The von Hippel-Lindau (VHL) tumor suppressor plays a pivotal role in maintaining cellular homeostasis as a key component of E3 ubiquitin ligase complexes, which direct proteins for proteasomal degradation. Loss of VHL function, through mutation or transcriptional silencing, is a defining feature of most sporadic cases of clear cell renal cell carcinoma (ccRCC). VHL loss leads to the constitutive stabilization of its E3 ligase substrates, most notably hypoxia-inducible factor α (HIF-α), which drives ccRCC tumorigenesis through the activation of hypoxia-responsive genes.
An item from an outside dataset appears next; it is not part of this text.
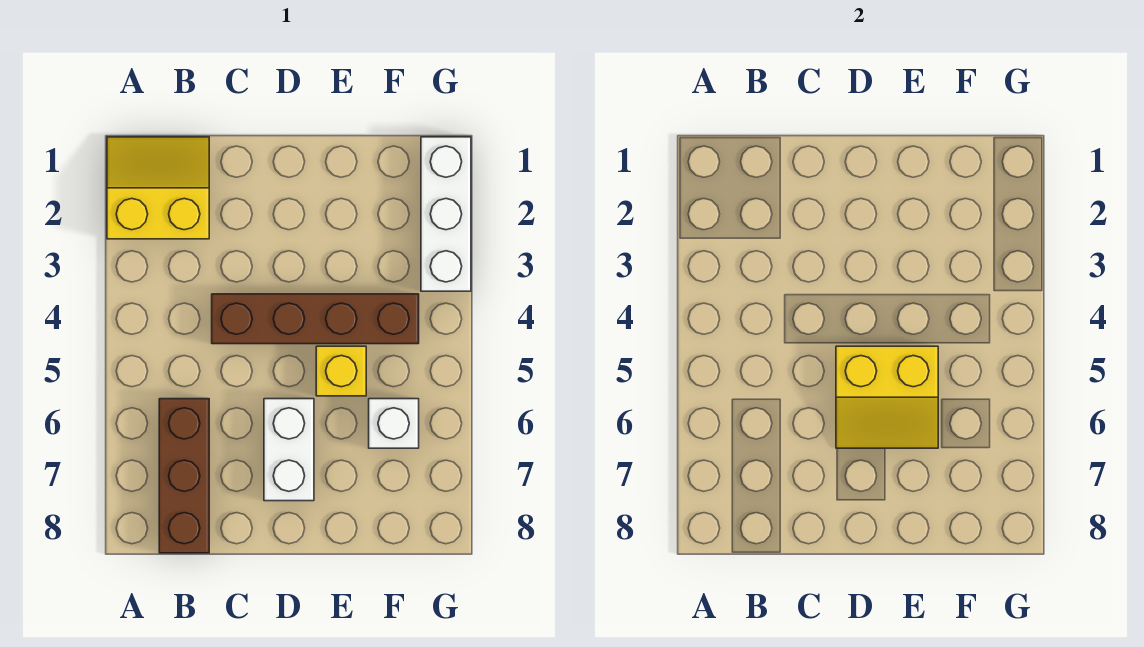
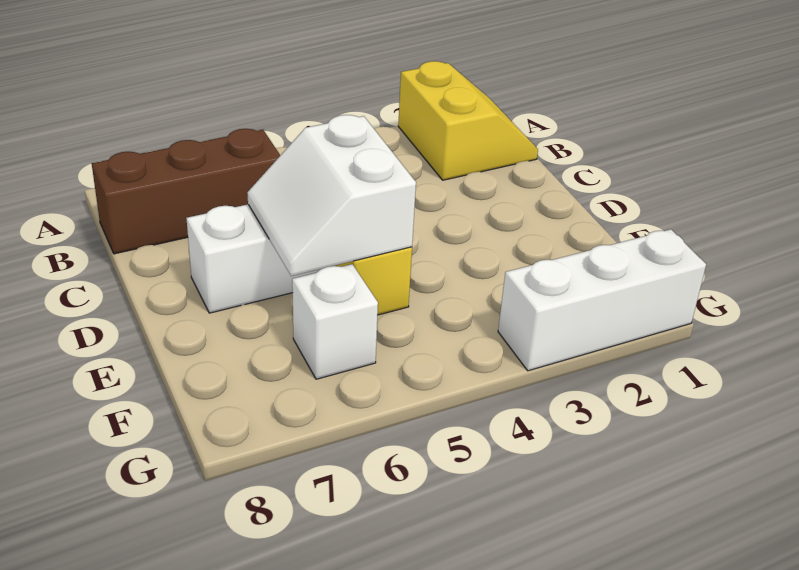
brown brick C4:F4 level 1 -> none
yellow slope D5:E6 level 2 top 5 -> white slope D5:E6 level 2 top 5

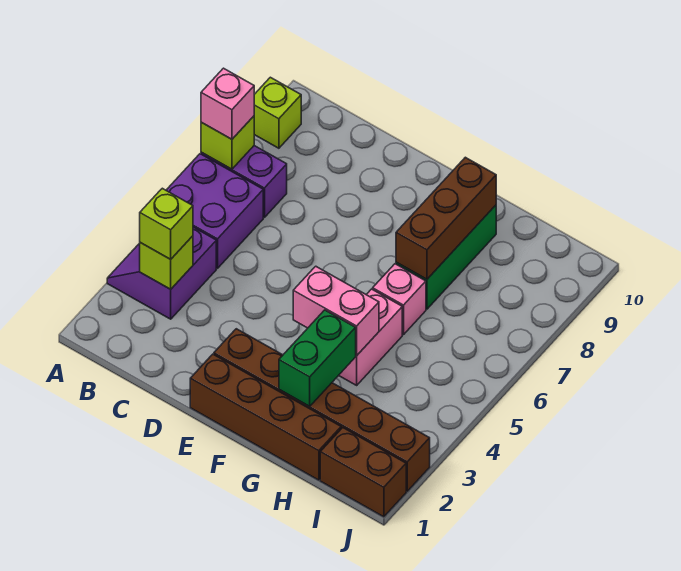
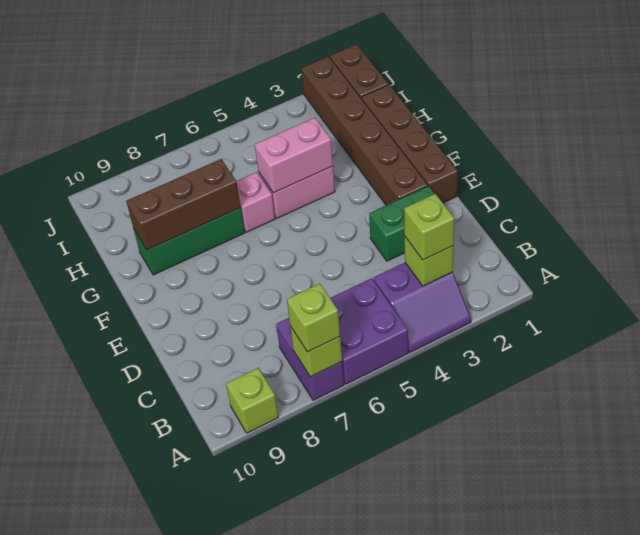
pink brick A7 level 3 -> lime brick A7 level 3
pink brick F4:G4 level 2 -> pink brick G4:G5 level 2
green brick G2:G3 level 2 -> green brick D2:D3 level 1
While HIF-α is well established as a driver of ccRCC, the HIF-independent functions of VHL in oncogenesis remain poorly understood. In this study, we sought to identify novel VHL targets and evaluate their therapeutic potential in ccRCC. Using proximity labeling to identify proteasome-sensitive VHL interactors, we discovered that retinoblastoma protein (pRb) is a novel substrate of VHL. Immunoprecipitation experiments revealed that VHL binds nuclear pRb under normoxic conditions in a phosphorylation-independent manner, facilitating its ubiquitin-mediated proteasomal degradation. In VHL-deficient ccRCC cells, pRb becomes hyperstabilized, leading to suppressed apoptosis and widespread transcriptional reprogramming that promotes tumorigenesis. Proteomic analysis of VHL-pRb interactors revealed an enrichment of proteins involved in genome-wide transcriptional remodeling, further implicating this pathway in ccRCC progression. To explore therapeutic strategies, we investigated pharmacological targeting of the VHL-pRb axis. Our findings revealed a pRb-dependent interaction between the CDK4/6 inhibitor Abemaciclib and the E2F1 activator β-lapachone, resulting in decreased viability across various ccRCC cell lines. While these results suggest a promising therapeutic approach, in vivo validation remains necessary. Overall, my work uncovers a previously unrecognized VHL-pRb pathway, providing new mechanistic insights into ccRCC pathogenesis and identifying a potential therapeutic strategy to mitigate tumor progression.